Exploration-Exploitation and Life

There was another life that I might have had, but I am having this one. - Kazuo Ishiguro

On April 18, 2016*, I attended an NYAI Meetup** featuring a talk by Columbia Computer Science Professor Dan Hsu on interactive learning. Incredibly clear and informative, the talk slides are worth reviewing in their entirety. But one in particular caught my attention (fortunately it summarizes many of the subsequent examples):

Screen Shot 2017-12-02 at 9.44.34 AM — From Dan Hsu’s excellent talk on interactive machine learning

It’s worth stepping back to understand why this is interesting.

Much of the recent headline-grabbing progress in artificial intelligence (AI) comes from the field of supervised learning. As I explained in a recent HBR article, I find it helpful to think of supervised learning like the inverse of high school algebra:

Think back to high school math — I promise this will be brief — when you first learned the equation for a straight line: y = mx + b. Algebraic equations like this represent the relationship between two variables, x and y. In high school algebra, you’d be told what m and b are, be given an input value for x, and then be asked to plug them into the equation to solve for y. In this case, you start with the equation and then calculate particular values.

Supervised learning reverses this process, solving for m and b, given a set of x’s and y’s. In supervised learning, you start with many particulars — the data — and infer the general equation. And the learning part means you can update the equation as you see more x’s and y’s, changing the slope of the line to better fit the data. The equation almost never identifies the relationship between each x and y with 100% accuracy, but the generalization is powerful because later on you can use it to do algebra on new data.

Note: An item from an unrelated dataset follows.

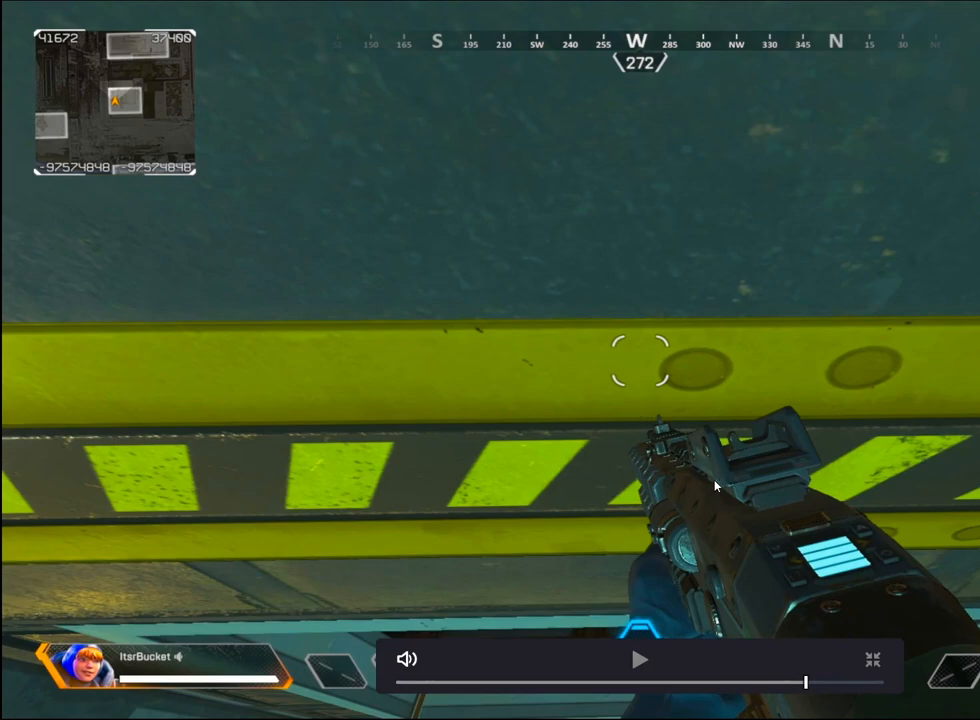
{"keys": ["f"], "mouse": [], "events": []}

Once you’ve found a slope that captures a relationship between x and y reliably, if you are given a new x value, you can make an educated guess about the corresponding value of y.

Supervised learning works well for classification problems (spam or not spam? relevant or not for my lawsuit? cat or dog?) because of how the functions generalize. Effectively, the “training labels” humans provide in supervised learning assign categories, tokens we affiliate to abstractions from the glorious particularities of the world that enable us to perceive two things to be similar. Because our language is relatively stable (stable does not mean normative, as Canadian Inuit perceive snow differently from New Yorkers because they have more categories to work with), generalities and abstractions are useful, enabling the learned system to act correctly in situations not present in the training set (e.g., it takes a hell of a long time for golden retrievers to evolve to be indistinguishable from their great-great-great-great-great-grandfathers, so knowing what one looks like on April 18, 2016 will be a good predictor of what one looks like on December 2, 2017). But, as Rich Sutton*** and Andrew Barto eloquently point out in their textbook on reinforcement learning,

This is an important kind of learning, but alone it is not adequate for learning from interaction. In interactive problems it is often impractical to obtain examples of desired behavior that are both correct and representative of all the situations in which the agent has to act. In uncharted territory—where one would expect learning to be most beneficial—an agent must be able to learn from its own experience.

In his NYAI talk, Dan Hsu also mentioned a common practical limitation of supervised learning, namely that many companies often lack good labeled training data and it can be expensive, even in the age of Mechanical Turk, to take the time to provide labels.**** The core thing to recognize is that learning from generalization requires that future situations look like past situations; learning from interaction with the environment helps develop a policy for action that can be applied even when future situations do not look exactly like past situations. The maxim “if you don’t have anything nice to say, don’t say anything at all” holds both in a situation where you want to gossip about a colleague and in a situation where you want to criticize a crappy waiter at a restaurant.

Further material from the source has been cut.